Abstract 13957: Predicting In-Hospital Mortality Among Patients Hospitalized With Heart Failure Using a Convolutional Neural Network and Transfer Learning on a Single Admission Chest X-Ray

Background: Early identification of mortality risk among patients hospitalized with heart failure (HF) is critical for therapeutic decisions. Early warning systems have relied on large datasets with frequent outcomes. We evaluate the use of transfer learning to use a single chest x-ray obtained at presentation in a small sample of HF hospitalizations to predict in-hospital mortality. Methods: In MIMIC-IV - a publicly available electronic health record dataset of consecutive hospitalizations from the ED or those requiring ≥1 day of ICU stay during 2008-2019 - we identified all hospitalizations with a primary diagnosis of HF. We combined this with chest x-rays (CXRs) drawn from the MIMIC-CXR dataset with available radiographic labels. We evaluated the risk of mortality based on CXR using a convolutional neural network (CNN) based on the Efficient Net B3 architecture. We compared 2 strategies - (1) training on primary HF hospitalizations directly for mortality risk (direct learning), or (2) pre-training the model on a non-mortality radiographic label, before training for mortality (transfer learning) (Fig A). Results: There were 3604 hospitalizations with a primary diagnosis of HF (mean age 70.8 years, 48% women) who had a corresponding CXR, of whom 87 (2.4%) died in the hospital.
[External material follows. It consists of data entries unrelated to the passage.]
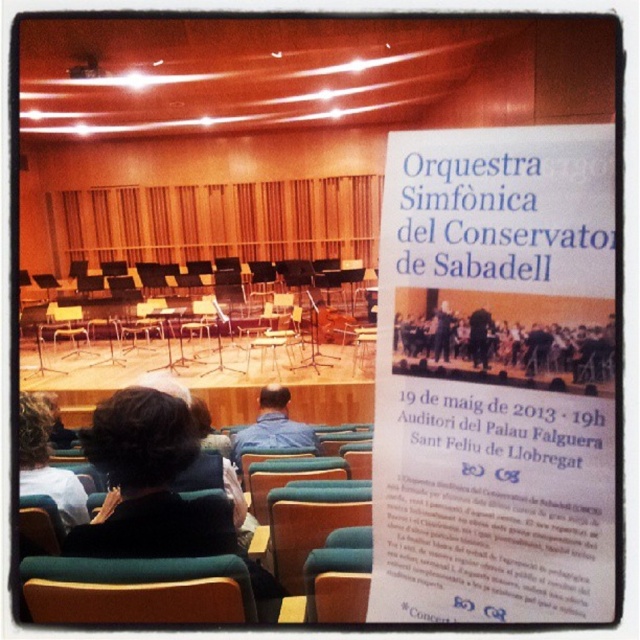
You are sitting in the concert hall and notice a person with dark brown hair at center. Where exactly is this person located in relation to the stage?

The dark brown hair at center is located at point (147, 483), which is in the foreground near the stage.

You are an usher in the concert hall and need to determine if a large poster can be displayed on the stage without blocking the view of the audience. The poster is the size of the white paper at upper center. The blue denim shirt at center is worn by a performer who will stand on the stage. Will the poster obstruct the view of the performer?

The white paper at upper center is much taller than the blue denim shirt at center. Since the poster is the size of the white paper at upper center, it will be taller than the performer wearing the blue denim shirt at center. This means the poster could potentially block the view of the performer, so it should be placed carefully to avoid obstruction.

Based on the photo, you are an usher at the concert hall and need to determine if the white paper at upper center can be placed on top of the blue denim shirt at center without covering it completely. Based on their sizes, what would you advise?

The white paper at upper center is smaller than the blue denim shirt at center, so placing it on top would not cover the shirt completely.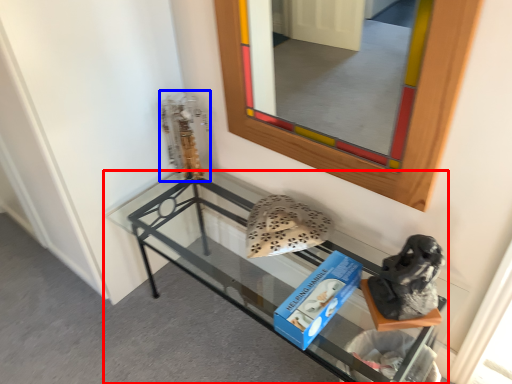
Question: Which of the following is the closest to the observer, shelf (highlighted by a red box) or sculpture (highlighted by a blue box)?

Choices:
 (A) shelf
 (B) sculpture

Answer: (A)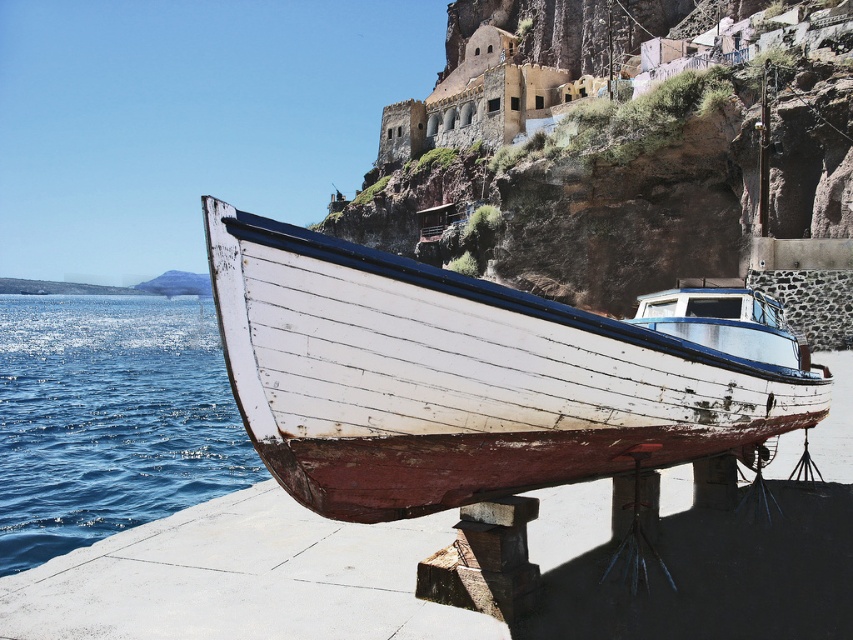
Does white wooden boat at center have a lesser width compared to white wood water at lower left?

Yes.

Who is more forward, (698, 333) or (13, 454)?

Point (698, 333) is in front.

Is point (479, 458) positioned in front of point (138, 424)?

Yes, point (479, 458) is closer to viewer.

Locate an element on the screen. This screenshot has height=640, width=853. white wooden boat at center is located at coordinates (479, 374).

Does white wood water at lower left appear over blue water at lower left?

Indeed, white wood water at lower left is positioned over blue water at lower left.

You are a GUI agent. You are given a task and a screenshot of the screen. Output one action in this format:
    pyautogui.click(x=<x>, y=<y>)
    Task: Click on the white wood water at lower left
    The height and width of the screenshot is (640, 853).
    Given the screenshot: What is the action you would take?
    pyautogui.click(x=109, y=419)

Looking at this image, can you confirm if white wooden boat at center is positioned to the right of blue water at lower left?

Correct, you'll find white wooden boat at center to the right of blue water at lower left.

Can you confirm if white wooden boat at center is shorter than blue water at lower left?

Yes, white wooden boat at center is shorter than blue water at lower left.

Is point (828, 372) closer to viewer compared to point (88, 484)?

Yes, it is.

The width and height of the screenshot is (853, 640). What are the coordinates of `white wooden boat at center` in the screenshot? It's located at (479, 374).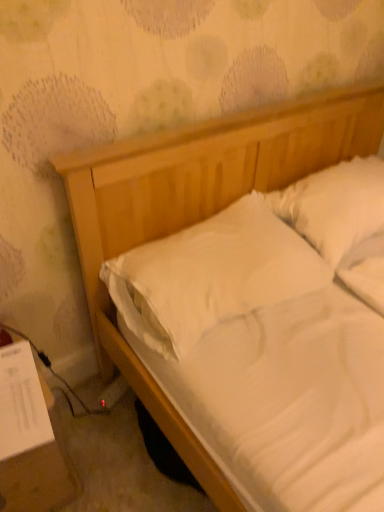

There were 102,551 hospitalizations without a diagnosis of HF with a CXR. The CNN model developed on HF data (60% training, 20% validation, 20% test) led to modest predictive performance (AUROC 0.67) for mortality (Fig B). In the second model that was pre-trained on identifying pleural effusion on CXRs in the absence of a HF diagnosis, and was tuned on the HF data for mortality, was associated with a large predictive gain (AUROC 0.80) (Fig B). Conclusion: A single CXR can accurately classify the mortality risk of patients with HF with high model discrimination. Transfer learning allows the use of unstructured data inputs in predictive models for small datasets and few inputs.